■ **Lesetext**:
■ ■ ■ ■
Um weiterhin seine Schutzfunktion für die Bevölkerung aufrechtzuhalten, rüstet man in den Jahren 1984/85 das Relikt aus dem Zweiten Weltkrieg in einen vollständig abgedichteten ABC-Bunker um, zum Schutz vor atomaren, biologischen oder chemischen Bedrohungen. Doch schon wenig später macht das Ende des Kalten Krieges Bunker dieser Art überflüssig und der richtige Umgang mit dem sperrigen architektonischen Erbe fällt schwer. Wie bei manch anderem Luftschutzbau der Kriegszeit hätte die kontroverse Debatte um Abriss oder Instandhaltung zu einem langjährigen Stillstand führen können. Doch es kommt anders: Kurz nachdem das Gebäude 2010 als Zeugnis der NS-Zeit unter Denkmalschutz gestellt wird, erwirbt der Münchner Unternehmer Stefan F. Höglmaier (Euroboden GmbH) diese schwierige Immobilie in Nordschwabing.
■ ■ ■ ■
■ **Aufgaben bearbeiten**:
a) Beantworten Sie anhand des Textes über den Bunker in Nordschwabing die folgenden Fragen:
(i) In welchen Jahren wurde das Relikt aus dem Zweiten Weltkrieg zum ABC-Bunker umgerüstet?
(ii) In welchem Jahr wurde das Gebäude unter Denkmalschutz gestellt?
(iii) Welcher Unternehmer erwarb die Immobilie, und mit welcher Firma wird er genannt?
b) Schreiben Sie aus dem Text über den Bunker in Nordschwabing den Abschnitt von „Um weiterhin seine“ bis „Immobilie in Nordschwabing.“ genau ab, einschließlich der beiden Grenzstellen.
c) Führen Sie den Text über den Bunker in Nordschwabing im Anschluss an seinen letzten Satz weiter.

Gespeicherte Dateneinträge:
■ ■ ■ ■
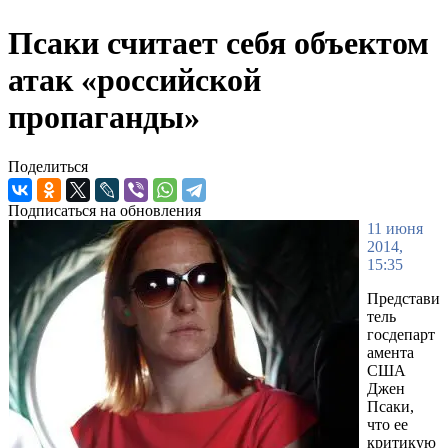
Псаки считает себя объектом
атак «российской
пропаганды»
Поделиться
Подписаться на обновления
11 июня
2014,
15:35
Представи
тель
госдепарт
амента
США
Джен
Псаки,
что ее
критикую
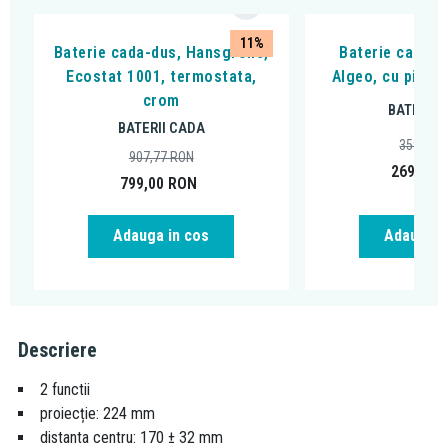
11%
Baterie cada-dus, Hansgrohe,
Baterie cada - 
Ecostat 1001, termostata,
Algeo, cu pipa 
crom
BATERII 
BATERII CADA
359,99
907,77
RON
269,00
799,00
RON
Adauga in cos
Adauga i
Descriere
2 functii
proiecție: 224 mm
distanta centru: 170 ± 32 mm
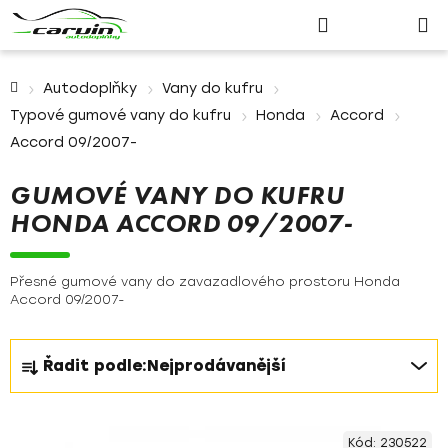
Nákupn
Přejít
Hledat
Přihlášení
na
košík
obsah
Domů
Autodoplňky
Vany do kufru
Typové gumové vany do kufru
Honda
Accord
Accord 09/2007-
GUMOVÉ VANY DO KUFRU
HONDA ACCORD 09/2007-
Přesné gumové vany do zavazadlového prostoru Honda
Accord 09/2007-
Ř
Řadit podle:
Nejprodávanější
a
z
V
e
Kód:
230522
■ ■ ■ ■
■ **Lösungen**:
a)
(i) In den Jahren 1984/85.
(ii) Im Jahr 2010.
(iii) Der Münchner Unternehmer Stefan F. Höglmaier, genannt mit der Euroboden GmbH.

b)
Um weiterhin seine Schutzfunktion für die Bevölkerung aufrechtzuhalten, rüstet man in den Jahren 1984/85 das Relikt aus dem Zweiten Weltkrieg in einen vollständig abgedichteten ABC-Bunker um, zum Schutz vor atomaren, biologischen oder chemischen Bedrohungen. Doch schon wenig später macht das Ende des Kalten Krieges Bunker dieser Art überflüssig und der richtige Umgang mit dem sperrigen architektonischen Erbe fällt schwer. Wie bei manch anderem Luftschutzbau der Kriegszeit hätte die kontroverse Debatte um Abriss oder Instandhaltung zu einem langjährigen Stillstand führen können. Doch es kommt anders: Kurz nachdem das Gebäude 2010 als Zeugnis der NS-Zeit unter Denkmalschutz gestellt wird, erwirbt der Münchner Unternehmer Stefan F. Höglmaier (Euroboden GmbH) diese schwierige Immobilie in Nordschwabing.

c)
2010 bis heute
Seitens des Verkäufers der Bundesimmobilien liegt zu diesem Zeitpunkt weder ein Nutzungskonzept noch eine Denkmalgenehmigung oder gar Baugenehmigung vor. Doch die Vision von Stefan Höglmaier, dieses für die Münchner Geschichte wichtige Denkmal in eine Zukunft zu führen und in ein Wohn-, Büro- und Ausstellungsgebäude zu transformieren, überzeugt alle Beteiligten. Höglmaier beauftragt das Starnberger Büro raumstation Architekten (Fränzi Essler, Tim Sittmann-Haury, Walter Waldrauch) mit dem spektakulären Umbau, der in den Jahren 2012/13 erfolgt. Wichtig ist ihm der verantwortungsvolle Umgang mit dem Gebäude, das – über seinen Charakter als Mahnmal an eine beklemmende Vergangenheit hinaus – in Zukunft kulturell verankert und eine Rolle als lebendiger Teil der Stadtgesellschaft spielen soll. Hierzu wird das Privatgrundstück nicht vom Stadtraum abgegrenzt, sondern durch eine entschiedene Gestaltung der Freianlagen im wahrsten Sinne des Wortes als Denkmal begreifbar.
Wo früher der Einlass nur über luftdicht verschlossene Schleusentore möglich war und Neonröhren an kahlen Betonwänden notdürftig das fehlende Tageslicht ersetzten, befinden sich heute die Ausstellungsräume des BNKR, darüber Wohnungen, Gewerbe und ein vollverglastes Penthousegeschoss. All das umfasst eine Fläche von ca. 1.000 Quadratmetern. Die Umbaumaßnahmen kommen mit lediglich einer präzisen Intervention aus: auf jedem Geschoss und in jede Himmelsrichtung werden raumhohe, etwa dreieinhalb Meter breite Öffnungen in die 2m dicken Außenwände geschnitten. Rund 2.000 Tonnen Stahlbeton werden für die großzügigen Fenster und andere Durchbrüche entfernt – eine gewaltige Kraftanstrengung, von der massive Quader zeugen, die vor dem Bunker frei angeordnet sind.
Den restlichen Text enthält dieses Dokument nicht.